= Required work =
Write out all of the material below word for word, leaving out the pictures.

[Dataset extract Boundary: Start]

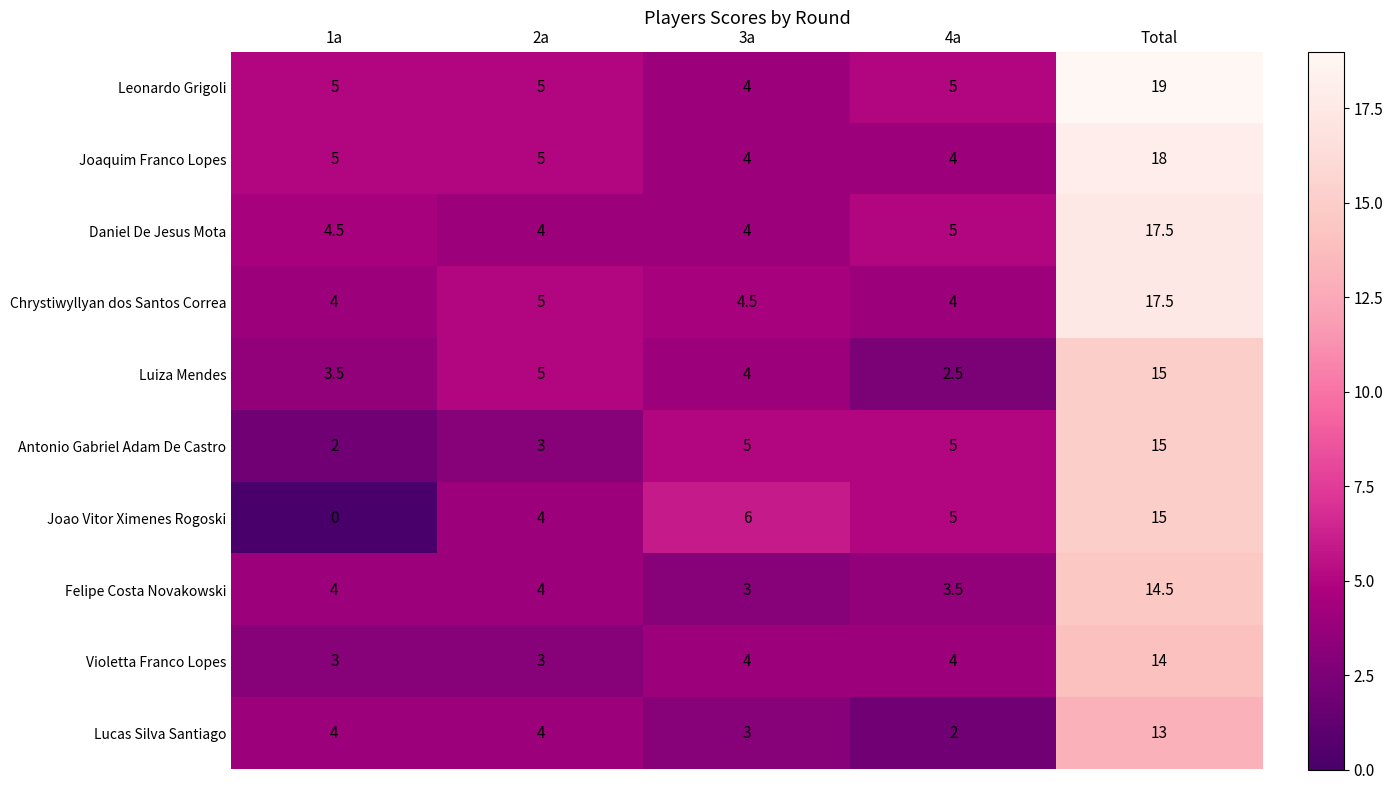

What is the lowest value of the Luiza Mendes series?

2.5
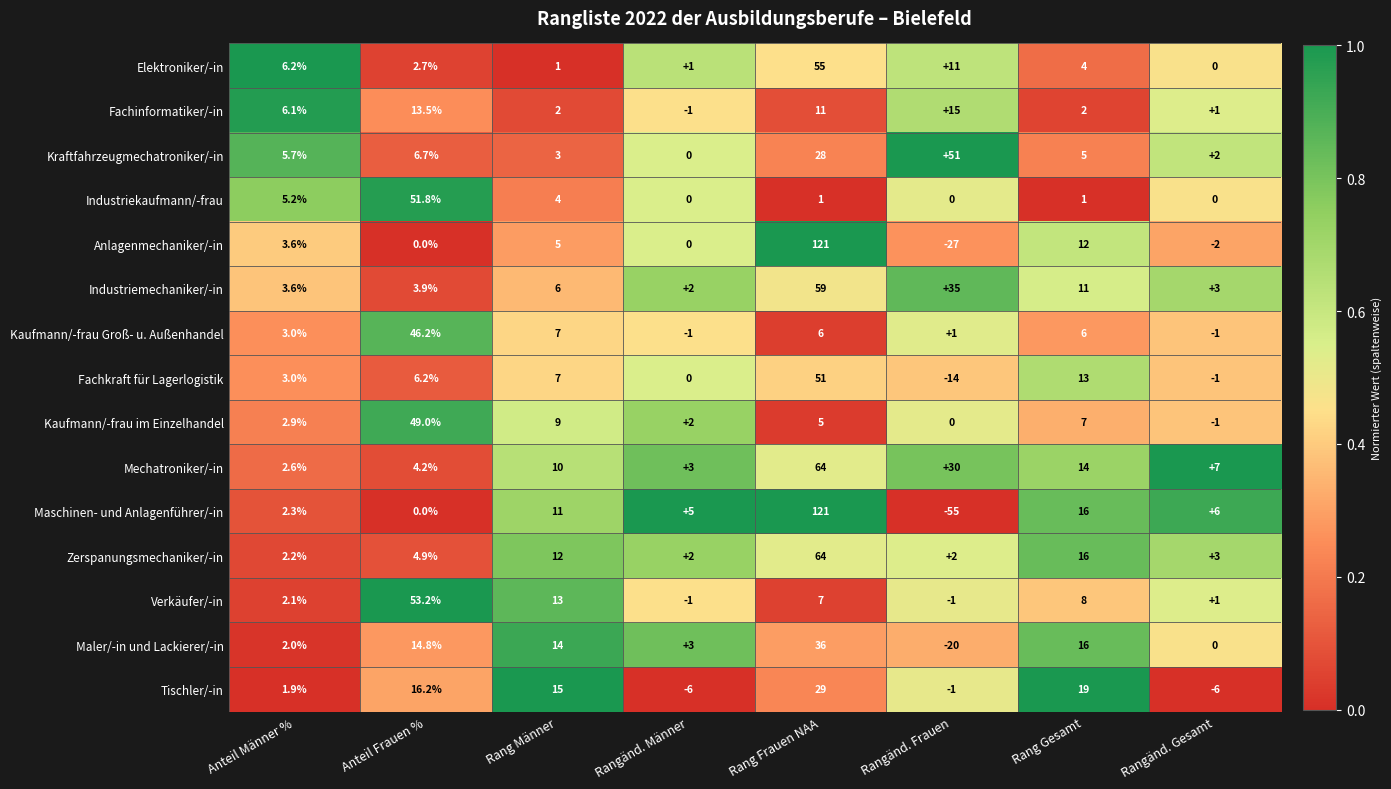

At how many categories does at least one series exceed 27?

3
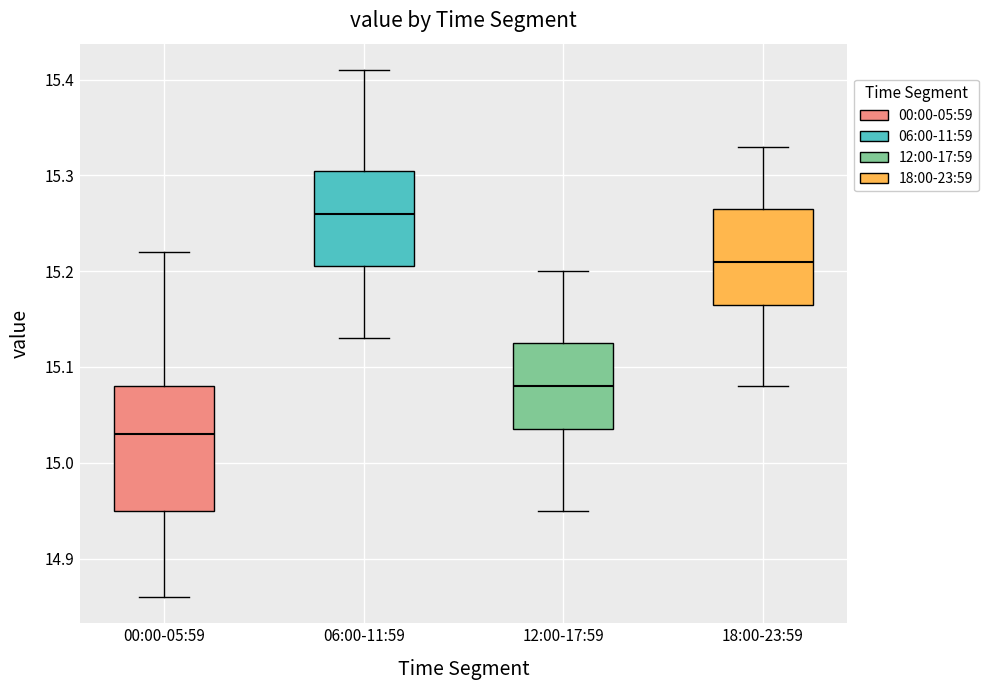

Reading left to right, read every box against the y-axis: the position of its median line, the range the box covers, and the ends of its whiskers. The values are not printed on the chart, so give them approximately, as read against the axis.

00:00-05:59: median 15.03, box 14.95 to 15.08, whiskers 14.86 to 15.22
06:00-11:59: median 15.26, box 15.21 to 15.31, whiskers 15.13 to 15.41
12:00-17:59: median 15.08, box 15.04 to 15.13, whiskers 14.95 to 15.20
18:00-23:59: median 15.21, box 15.17 to 15.27, whiskers 15.08 to 15.33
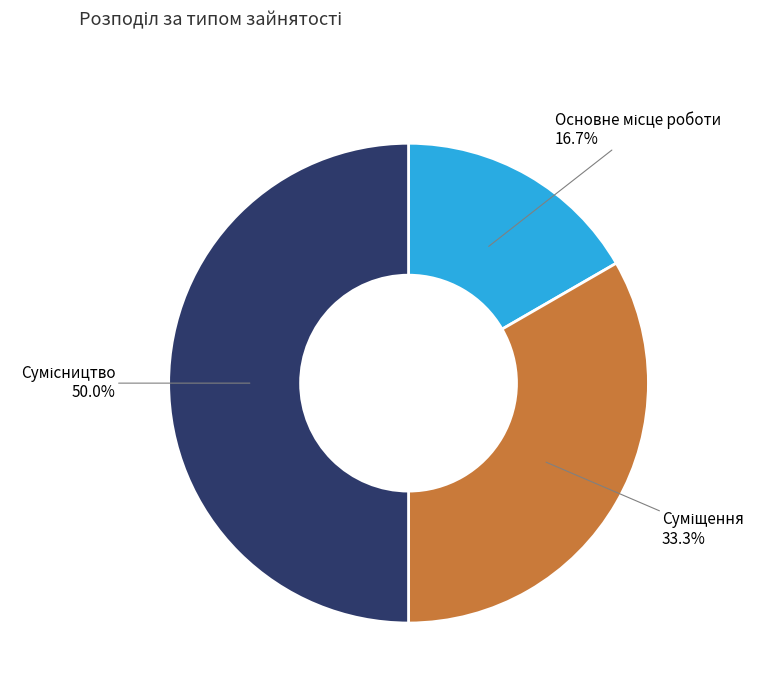

The Суміщення slice represents 21% of the pie. True or false?

False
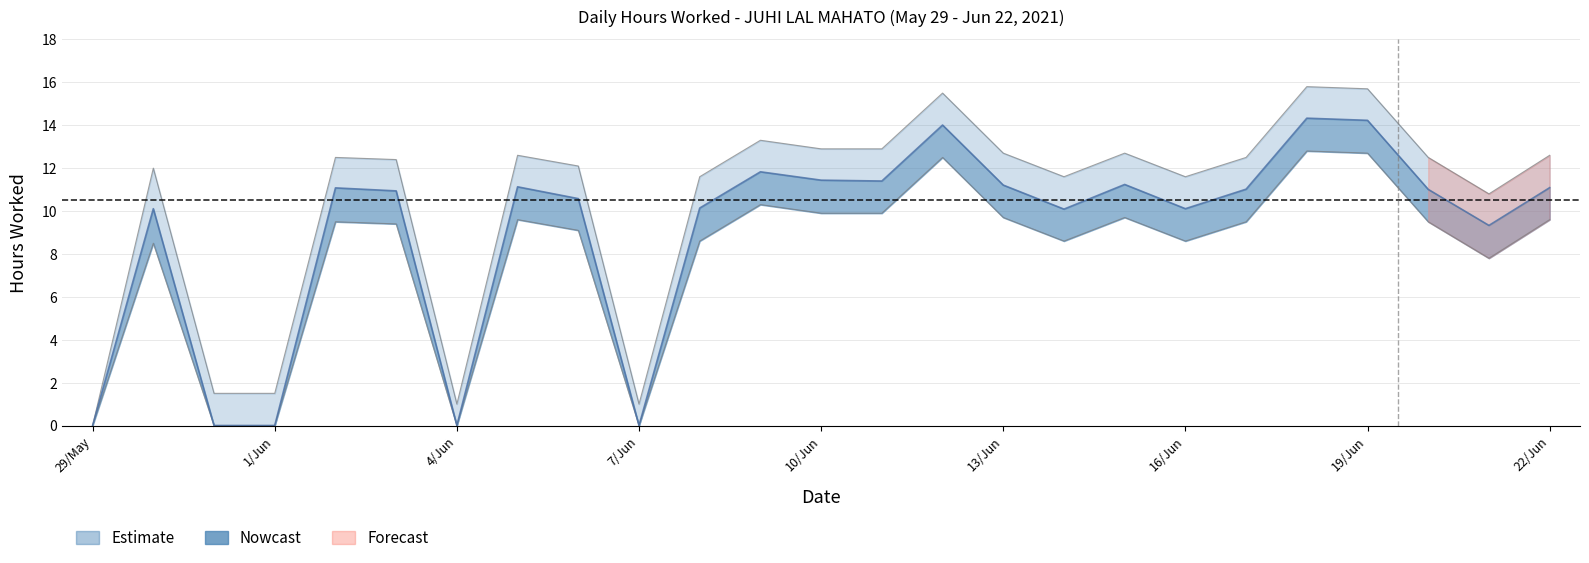

Rank the categories by hours_worked value from lowest to highest.

29/May, 31/May, 1/Jun, 4/Jun, 7/Jun, 21/Jun, 14/Jun, 30/May, 16/Jun, 8/Jun, 6/Jun, 3/Jun, 20/Jun, 17/Jun, 2/Jun, 22/Jun, 5/Jun, 13/Jun, 15/Jun, 11/Jun, 10/Jun, 9/Jun, 12/Jun, 19/Jun, 18/Jun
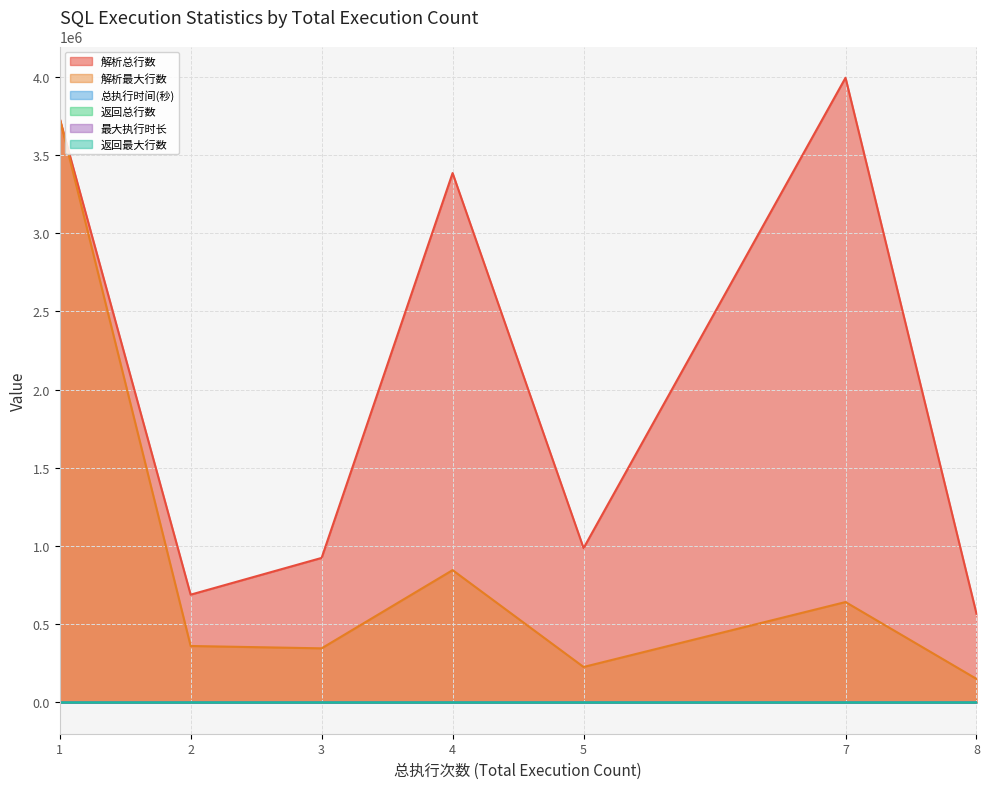

The value of 解析最大行数 at 2 is 361013. True or false?

True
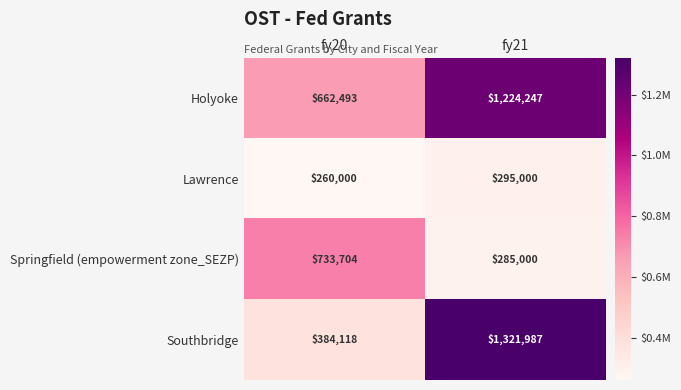

Read the Holyoke value at fy21.

1224247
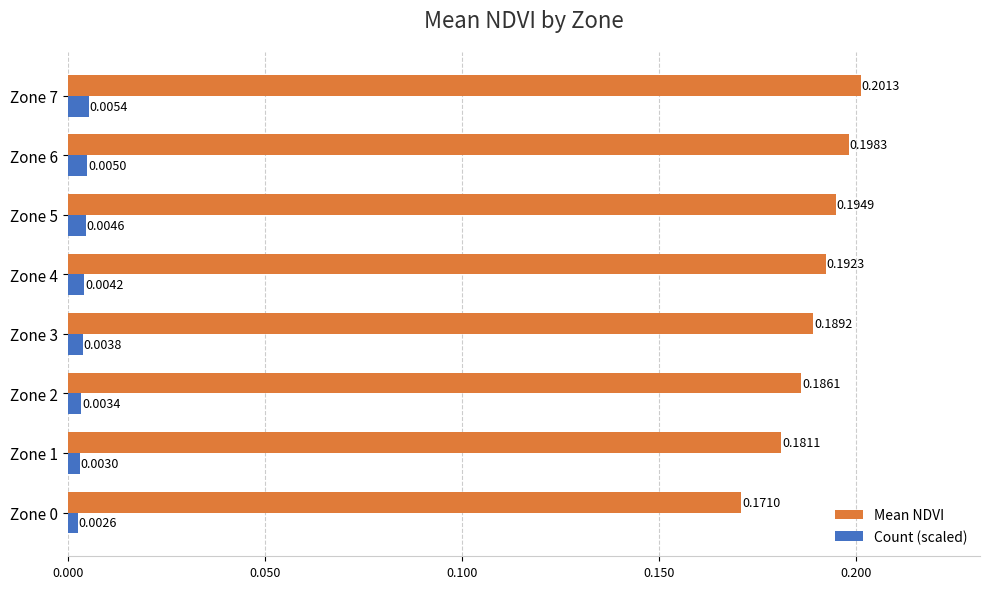

List the series in order of their peak value, lowest first.

Count (scaled), Mean NDVI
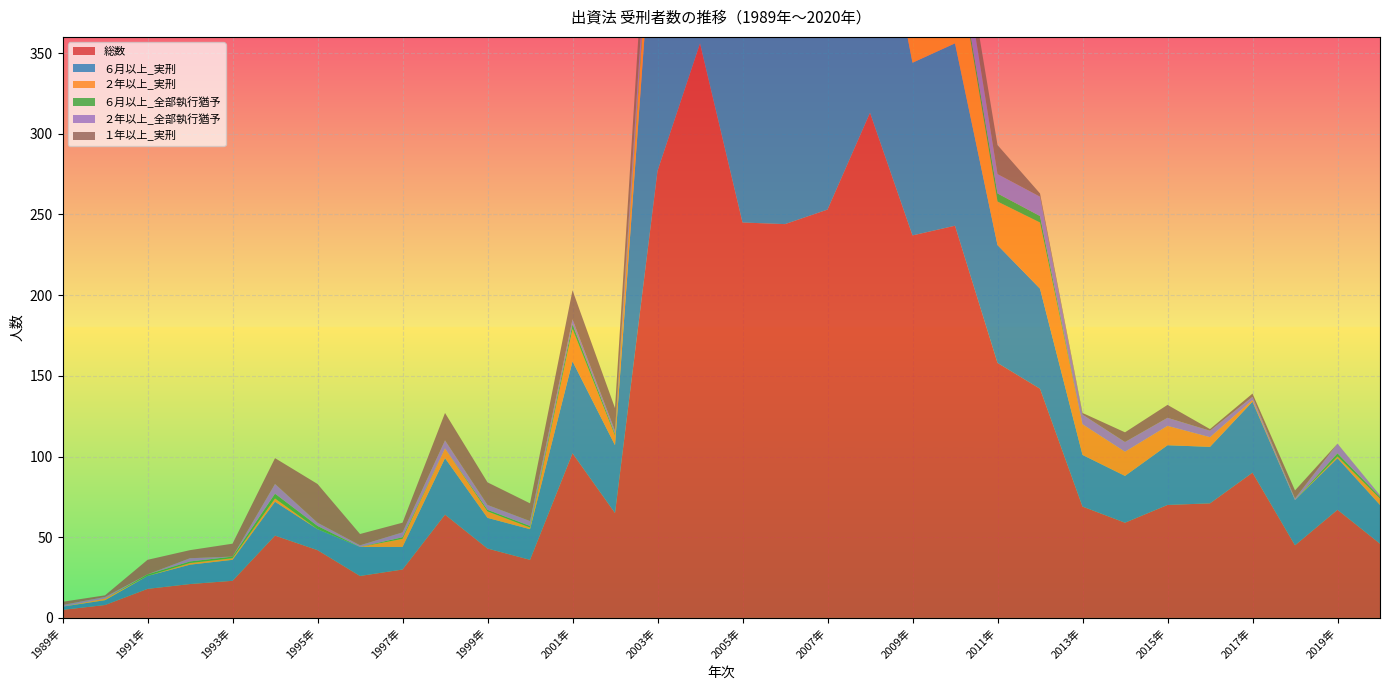

Reading left to right, transcribe all the data shown in this chart.

総数: 1989年=5	1990年=8	1991年=18	1992年=21	1993年=23	1994年=51	1995年=42	1996年=26	1997年=30	1998年=64	1999年=43	2000年=36	2001年=102	2002年=65	2003年=277	2004年=356	2005年=245	2006年=244	2007年=253	2008年=313	2009年=237	2010年=243	2011年=158	2012年=142	2013年=69	2014年=59	2015年=70	2016年=71	2017年=90	2018年=45	2019年=67	2020年=46
６月以上_実刑: 1989年=2	1990年=3	1991年=8	1992年=12	1993年=13	1994年=21	1995年=13	1996年=18	1997年=14	1998年=35	1999年=19	2000年=19	2001年=57	2002年=42	2003年=195	2004年=203	2005年=134	2006年=137	2007年=147	2008年=166	2009年=107	2010年=113	2011年=73	2012年=62	2013年=32	2014年=29	2015年=37	2016年=35	2017年=44	2018年=28	2019年=32	2020年=24
２年以上_実刑: 1989年=0	1990年=1	1991年=0	1992年=1	1993年=1	1994年=2	1995年=0	1996年=0	1997年=5	1998年=6	1999年=4	2000年=1	2001年=20	2002年=6	2003年=28	2004年=69	2005年=64	2006年=54	2007年=54	2008年=88	2009年=64	2010年=59	2011年=27	2012年=41	2013年=19	2014年=15	2015年=12	2016年=6	2017年=1	2018年=0	2019年=1	2020年=4
６月以上_全部執行猶予: 1989年=0	1990年=0	1991年=1	1992年=1	1993年=1	1994年=3	1995年=2	1996年=0	1997年=1	1998年=0	1999年=1	2000年=1	2001年=3	2002年=1	2003年=5	2004年=8	2005年=6	2006年=3	2007年=5	2008年=6	2009年=6	2010年=3	2011年=5	2012年=4	2013年=0	2014年=0	2015年=0	2016年=0	2017年=0	2018年=0	2019年=2	2020年=1
２年以上_全部執行猶予: 1989年=1	1990年=1	1991年=0	1992年=2	1993年=0	1994年=6	1995年=2	1996年=1	1997年=3	1998年=5	1999年=3	2000年=3	2001年=3	2002年=2	2003年=16	2004年=28	2005年=12	2006年=14	2007年=19	2008年=21	2009年=24	2010年=22	2011年=12	2012年=12	2013年=6	2014年=6	2015年=5	2016年=4	2017年=2	2018年=1	2019年=6	2020年=1
１年以上_実刑: 1989年=2	1990年=1	1991年=9	1992年=5	1993年=8	1994年=16	1995年=24	1996年=7	1997年=6	1998年=17	1999年=14	2000年=11	2001年=18	2002年=14	2003年=28	2004年=26	2005年=11	2006年=15	2007年=7	2008年=7	2009年=7	2010年=11	2011年=18	2012年=2	2013年=1	2014年=6	2015年=8	2016年=1	2017年=2	2018年=5	2019年=0	2020年=0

[Dataset extract Boundary: End]

= Result for this exercise =
What is the lowest value of the Luiza Mendes series?

2.5

At how many categories does at least one series exceed 27?

3

Reading left to right, read every box against the y-axis: the position of its median line, the range the box covers, and the ends of its whiskers. The values are not printed on the chart, so give them approximately, as read against the axis.

00:00-05:59: median 15.03, box 14.95 to 15.08, whiskers 14.86 to 15.22
06:00-11:59: median 15.26, box 15.21 to 15.31, whiskers 15.13 to 15.41
12:00-17:59: median 15.08, box 15.04 to 15.13, whiskers 14.95 to 15.20
18:00-23:59: median 15.21, box 15.17 to 15.27, whiskers 15.08 to 15.33

The Суміщення slice represents 21% of the pie. True or false?

False

Rank the categories by hours_worked value from lowest to highest.

29/May, 31/May, 1/Jun, 4/Jun, 7/Jun, 21/Jun, 14/Jun, 30/May, 16/Jun, 8/Jun, 6/Jun, 3/Jun, 20/Jun, 17/Jun, 2/Jun, 22/Jun, 5/Jun, 13/Jun, 15/Jun, 11/Jun, 10/Jun, 9/Jun, 12/Jun, 19/Jun, 18/Jun

The value of 解析最大行数 at 2 is 361013. True or false?

True

Read the Holyoke value at fy21.

1224247

List the series in order of their peak value, lowest first.

Count (scaled), Mean NDVI

Reading left to right, transcribe all the data shown in this chart.

総数: 1989年=5	1990年=8	1991年=18	1992年=21	1993年=23	1994年=51	1995年=42	1996年=26	1997年=30	1998年=64	1999年=43	2000年=36	2001年=102	2002年=65	2003年=277	2004年=356	2005年=245	2006年=244	2007年=253	2008年=313	2009年=237	2010年=243	2011年=158	2012年=142	2013年=69	2014年=59	2015年=70	2016年=71	2017年=90	2018年=45	2019年=67	2020年=46
６月以上_実刑: 1989年=2	1990年=3	1991年=8	1992年=12	1993年=13	1994年=21	1995年=13	1996年=18	1997年=14	1998年=35	1999年=19	2000年=19	2001年=57	2002年=42	2003年=195	2004年=203	2005年=134	2006年=137	2007年=147	2008年=166	2009年=107	2010年=113	2011年=73	2012年=62	2013年=32	2014年=29	2015年=37	2016年=35	2017年=44	2018年=28	2019年=32	2020年=24
２年以上_実刑: 1989年=0	1990年=1	1991年=0	1992年=1	1993年=1	1994年=2	1995年=0	1996年=0	1997年=5	1998年=6	1999年=4	2000年=1	2001年=20	2002年=6	2003年=28	2004年=69	2005年=64	2006年=54	2007年=54	2008年=88	2009年=64	2010年=59	2011年=27	2012年=41	2013年=19	2014年=15	2015年=12	2016年=6	2017年=1	2018年=0	2019年=1	2020年=4
６月以上_全部執行猶予: 1989年=0	1990年=0	1991年=1	1992年=1	1993年=1	1994年=3	1995年=2	1996年=0	1997年=1	1998年=0	1999年=1	2000年=1	2001年=3	2002年=1	2003年=5	2004年=8	2005年=6	2006年=3	2007年=5	2008年=6	2009年=6	2010年=3	2011年=5	2012年=4	2013年=0	2014年=0	2015年=0	2016年=0	2017年=0	2018年=0	2019年=2	2020年=1
２年以上_全部執行猶予: 1989年=1	1990年=1	1991年=0	1992年=2	1993年=0	1994年=6	1995年=2	1996年=1	1997年=3	1998年=5	1999年=3	2000年=3	2001年=3	2002年=2	2003年=16	2004年=28	2005年=12	2006年=14	2007年=19	2008年=21	2009年=24	2010年=22	2011年=12	2012年=12	2013年=6	2014年=6	2015年=5	2016年=4	2017年=2	2018年=1	2019年=6	2020年=1
１年以上_実刑: 1989年=2	1990年=1	1991年=9	1992年=5	1993年=8	1994年=16	1995年=24	1996年=7	1997年=6	1998年=17	1999年=14	2000年=11	2001年=18	2002年=14	2003年=28	2004年=26	2005年=11	2006年=15	2007年=7	2008年=7	2009年=7	2010年=11	2011年=18	2012年=2	2013年=1	2014年=6	2015年=8	2016年=1	2017年=2	2018年=5	2019年=0	2020年=0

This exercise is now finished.